How to rebuild a relationship after a communication breakdown

Disagreements are a natural part of relationships. No matter how compatible you are, there will be times when you fail to see eye-to-eye with your fellow human being. When this happens, you’re left wondering:

How can this person’s reality be so different to mine?

Why aren’t they open to hearing my view?

In these moments of dissonance and disconnection, it can seem as if your very survival is threatened. Distrust festers. Tension escalates. And your relationship hangs in the balance. In this article, I share an exercise that I teach my business, leadership and life coaching clients to help you diffuse conflict and repair your relationship after a communication breakdown. 

Relationship repair exercise from Nonviolent Communication

Nonviolent communication is a methodology for promoting peace and cooperation. It offers a range of simple techniques to help you build mutually beneficial relationships. The particular exercise I’d like to share with you today is called 3-2-1 and you can use it to:

  • better understand others’ perspectives

  • help others understand your point of view

  • build trust, connection and a desire to support each other. 

This exercise is particularly useful in the workplace where people often swallow their problems until they boil over. At this point, relationships between co-workers can reach breaking point. Workplaces that have successfully implemented this kind of peer-to-peer communication regardless of hierarchical status have seen huge improvements in employee satisfaction, collaboration and productivity. 

Because 3-2-1 takes 12 minutes from start to finish, it is a useful technique to turn to when tension is high and you cannot bear to be near the other person! However, the best results come from regular practice as you can address small discomforts before they turn into major disagreements. Here’s how you can try 3-2-1 at work or home. 

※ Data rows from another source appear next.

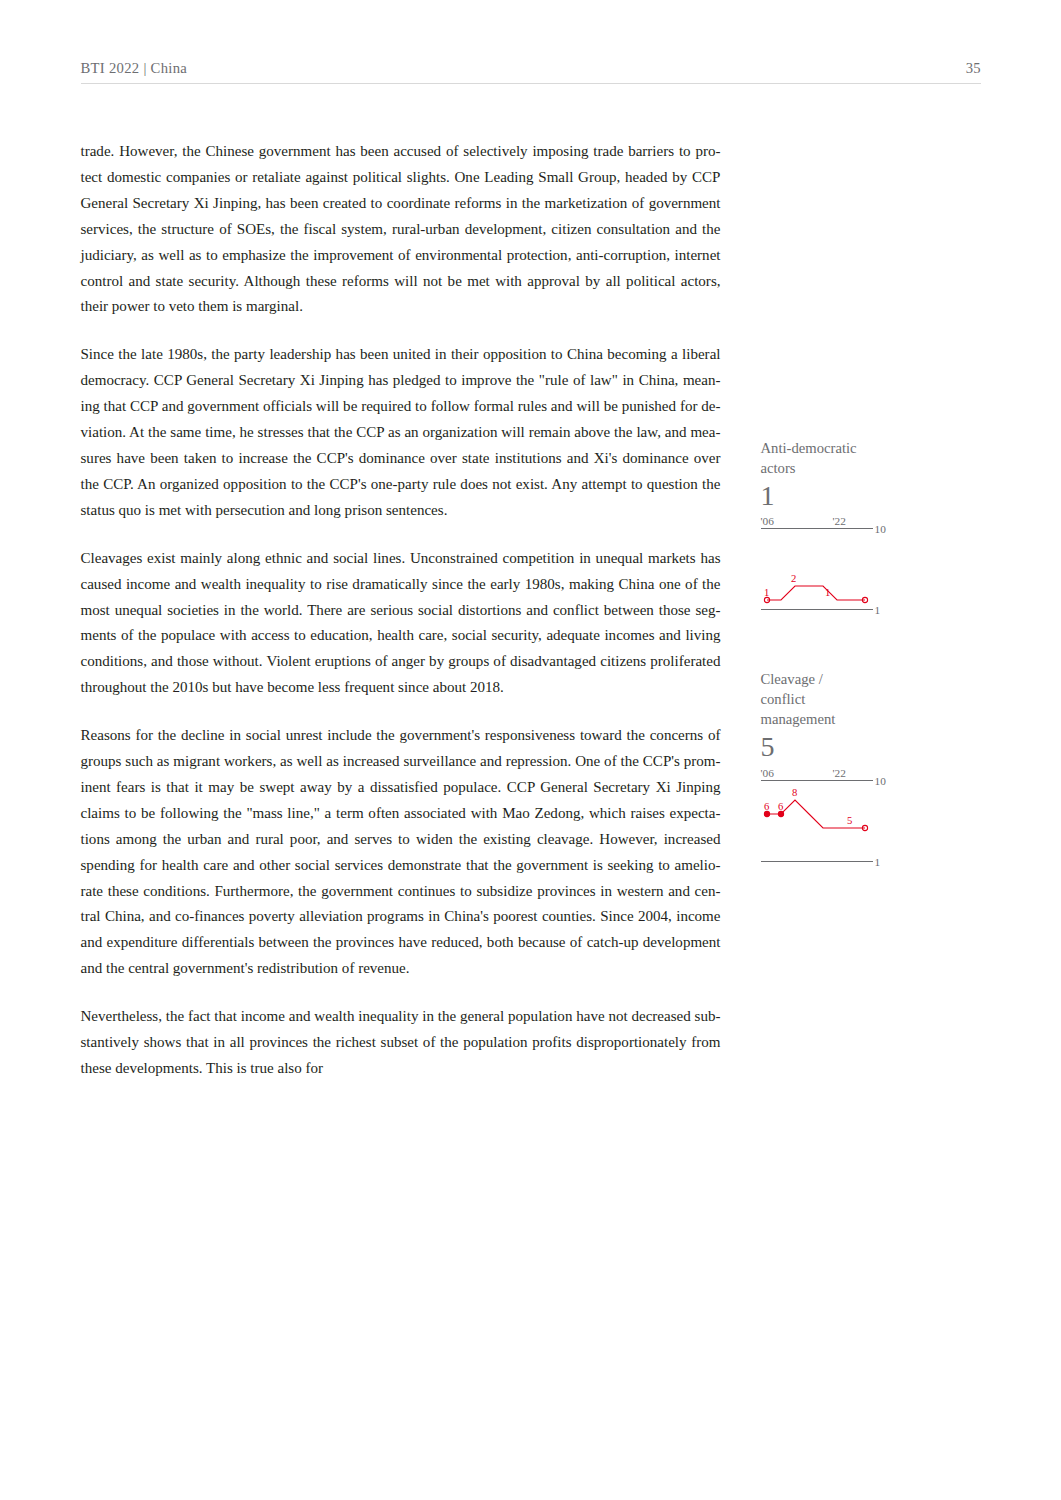BTI 2022 | China
35
trade. However, the Chinese government has been accused of selectively imposing trade barriers to protect domestic companies or retaliate against political slights. One Leading Small Group, headed by CCP General Secretary Xi Jinping, has been created to coordinate reforms in the marketization of government services, the structure of SOEs, the fiscal system, rural-urban development, citizen consultation and the judiciary, as well as to emphasize the improvement of environmental protection, anti-corruption, internet control and state security. Although these reforms will not be met with approval by all political actors, their power to veto them is marginal.
Since the late 1980s, the party leadership has been united in their opposition to China becoming a liberal democracy. CCP General Secretary Xi Jinping has pledged to improve the "rule of law" in China, meaning that CCP and government officials will be required to follow formal rules and will be punished for deviation. At the same time, he stresses that the CCP as an organization will remain above the law, and measures have been taken to increase the CCP's dominance over state institutions and Xi's dominance over the CCP. An organized opposition to the CCP's one-party rule does not exist. Any attempt to question the status quo is met with persecution and long prison sentences.
Cleavages exist mainly along ethnic and social lines. Unconstrained competition in unequal markets has caused income and wealth inequality to rise dramatically since the early 1980s, making China one of the most unequal societies in the world. There are serious social distortions and conflict between those segments of the populace with access to education, health care, social security, adequate incomes and living conditions, and those without. Violent eruptions of anger by groups of disadvantaged citizens proliferated throughout the 2010s but have become less frequent since about 2018.
Reasons for the decline in social unrest include the government's responsiveness toward the concerns of groups such as migrant workers, as well as increased surveillance and repression. One of the CCP's prominent fears is that it may be swept away by a dissatisfied populace. CCP General Secretary Xi Jinping claims to be following the "mass line," a term often associated with Mao Zedong, which raises expectations among the urban and rural poor, and serves to widen the existing cleavage. However, increased spending for health care and other social services demonstrate that the government is seeking to ameliorate these conditions. Furthermore, the government continues to subsidize provinces in western and central China, and co-finances poverty alleviation programs in China's poorest counties. Since 2004, income and expenditure differentials between the provinces have reduced, both because of catch-up development and the central government's redistribution of revenue.
Nevertheless, the fact that income and wealth inequality in the general population have not decreased substantively shows that in all provinces the richest subset of the population profits disproportionately from these developments. This is true also for
Anti-democratic
actors
1
'06 '22 10 1 1 2 1
Cleavage /
conflict
management
5
'06 '22 10 1 6 6 8 5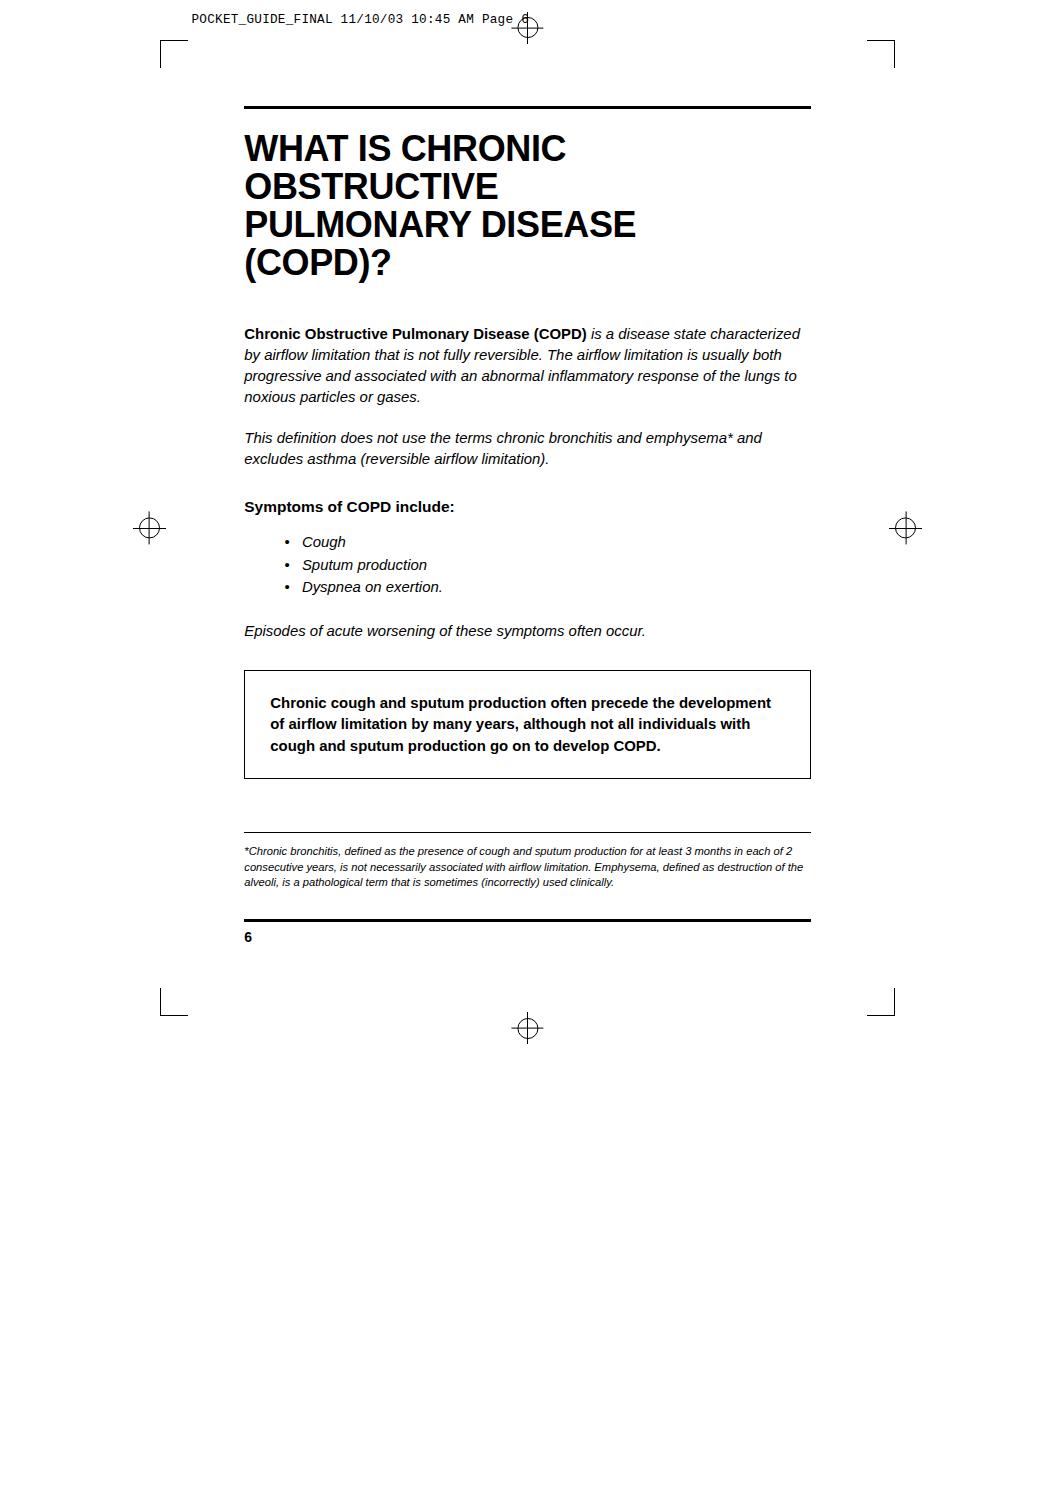POCKET_GUIDE_FINAL 11/10/03 10:45 AM Page 6
WHAT IS CHRONIC
OBSTRUCTIVE
PULMONARY DISEASE
(COPD)?
Chronic Obstructive Pulmonary Disease (COPD) is a disease state characterized by airflow limitation that is not fully reversible. The airflow limitation is usually both progressive and associated with an abnormal inflammatory response of the lungs to noxious particles or gases.
This definition does not use the terms chronic bronchitis and emphysema* and excludes asthma (reversible airflow limitation).
Symptoms of COPD include:
Cough
Sputum production
Dyspnea on exertion.
Episodes of acute worsening of these symptoms often occur.
Chronic cough and sputum production often precede the development of airflow limitation by many years, although not all individuals with cough and sputum production go on to develop COPD.
*Chronic bronchitis, defined as the presence of cough and sputum production for at least 3 months in each of 2 consecutive years, is not necessarily associated with airflow limitation. Emphysema, defined as destruction of the alveoli, is a pathological term that is sometimes (incorrectly) used clinically.
6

  1. Sit down in a warm, comfortable space with the other person, and explain the process of 3-2-1 if they are not familiar with it. Seek consent to try this exercise together. 

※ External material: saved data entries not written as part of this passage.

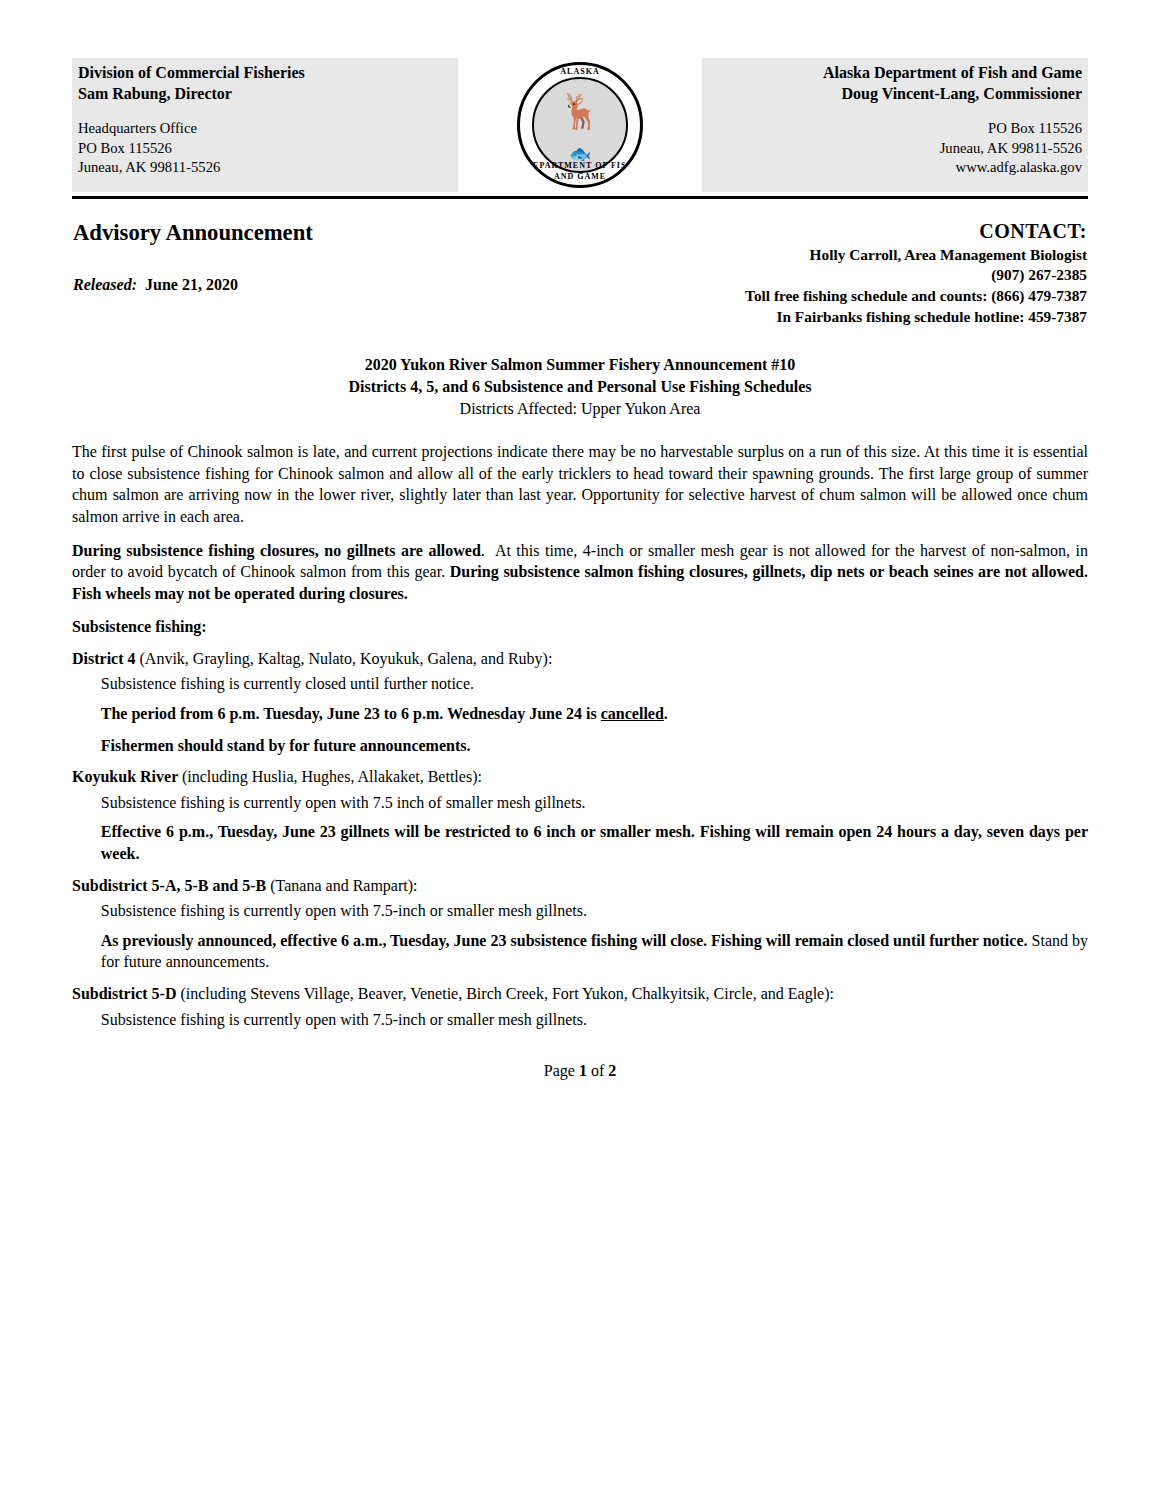| Division of Commercial Fisheries Sam Rabung, Director Headquarters Office PO Box 115526 Juneau, AK 99811-5526 | ALASKA 🦌 🐟 DEPARTMENT OF FISH AND GAME | Alaska Department of Fish and Game Doug Vincent-Lang, Commissioner PO Box 115526 Juneau, AK 99811-5526 www.adfg.alaska.gov |
| Advisory Announcement Released: June 21, 2020 | CONTACT: Holly Carroll, Area Management Biologist (907) 267-2385 Toll free fishing schedule and counts: (866) 479-7387 In Fairbanks fishing schedule hotline: 459-7387 |
2020 Yukon River Salmon Summer Fishery Announcement #10
Districts 4, 5, and 6 Subsistence and Personal Use Fishing Schedules
Districts Affected: Upper Yukon Area
The first pulse of Chinook salmon is late, and current projections indicate there may be no harvestable surplus on a run of this size. At this time it is essential to close subsistence fishing for Chinook salmon and allow all of the early tricklers to head toward their spawning grounds. The first large group of summer chum salmon are arriving now in the lower river, slightly later than last year. Opportunity for selective harvest of chum salmon will be allowed once chum salmon arrive in each area.
During subsistence fishing closures, no gillnets are allowed. At this time, 4-inch or smaller mesh gear is not allowed for the harvest of non-salmon, in order to avoid bycatch of Chinook salmon from this gear. During subsistence salmon fishing closures, gillnets, dip nets or beach seines are not allowed. Fish wheels may not be operated during closures.
Subsistence fishing:
District 4 (Anvik, Grayling, Kaltag, Nulato, Koyukuk, Galena, and Ruby):
Subsistence fishing is currently closed until further notice.
The period from 6 p.m. Tuesday, June 23 to 6 p.m. Wednesday June 24 is cancelled.
Fishermen should stand by for future announcements.
Koyukuk River (including Huslia, Hughes, Allakaket, Bettles):
Subsistence fishing is currently open with 7.5 inch of smaller mesh gillnets.
Effective 6 p.m., Tuesday, June 23 gillnets will be restricted to 6 inch or smaller mesh. Fishing will remain open 24 hours a day, seven days per week.
Subdistrict 5-A, 5-B and 5-B (Tanana and Rampart):
Subsistence fishing is currently open with 7.5-inch or smaller mesh gillnets.
As previously announced, effective 6 a.m., Tuesday, June 23 subsistence fishing will close. Fishing will remain closed until further notice. Stand by for future announcements.
Subdistrict 5-D (including Stevens Village, Beaver, Venetie, Birch Creek, Fort Yukon, Chalkyitsik, Circle, and Eagle):
Subsistence fishing is currently open with 7.5-inch or smaller mesh gillnets.
Page 1 of 2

  2. Facing the other person, if possible, ask: How are you?

  3. Listen for three minutes while they share how they are in that moment or with reference to a particular situation that is causing tension between the two of you. Listen without speaking, analysing, judging or preparing to agree with or refute what you hear. 

  4. When the three minutes is up, take two minutes to share what you have heard with a focus on how they are and what you heard was most important to them.

  5. The other person takes one minute to respond to your reflection. They will particularly acknowledge the moments when they felt understood and the moments in which you inadvertently misunderstood them. 

  6. Swap roles.

“How are you?” is a simple yet incredibly powerful question. When you engage in this mutual exchange with the intention of genuinely understanding each other, you’ll be amazed at the shift in energy you create towards a more equitable, nourishing and successful relationship.

If you’d like to learn more about how you can reduce tension at work and foster connection, collaboration and employee satisfaction, please get in touch.

Nonviolent Communication FAQ

  • Nonviolent Communication (NVC) is also called compassionate communication or collaborative communication. It is a philosophy that promotes honest and empathetic communication with the objective of improving quality of life for all involved. Nonviolent Communication offers a range of practical and highly effective techniques to help diverse stakeholders achieve more mutually beneficial outcomes.

  • Nonviolent communication empowers people to communicate with more empathy. The idea is that when we seek to understand others and they seek to understand us, we build a foundation of trust upon which we can co-create a more wonderful world. Nonviolent communication involves understanding that our feelings signal whether our basic human needs are met or unmet.

  • Observe: Notice the world inside and around you without judgement.

    Feel: Label how you feel in response to your observation.

    Need: Identify the precious needs that your feelings are pointing you towards.

    Request: Make a specific request that might help you attend to your needs.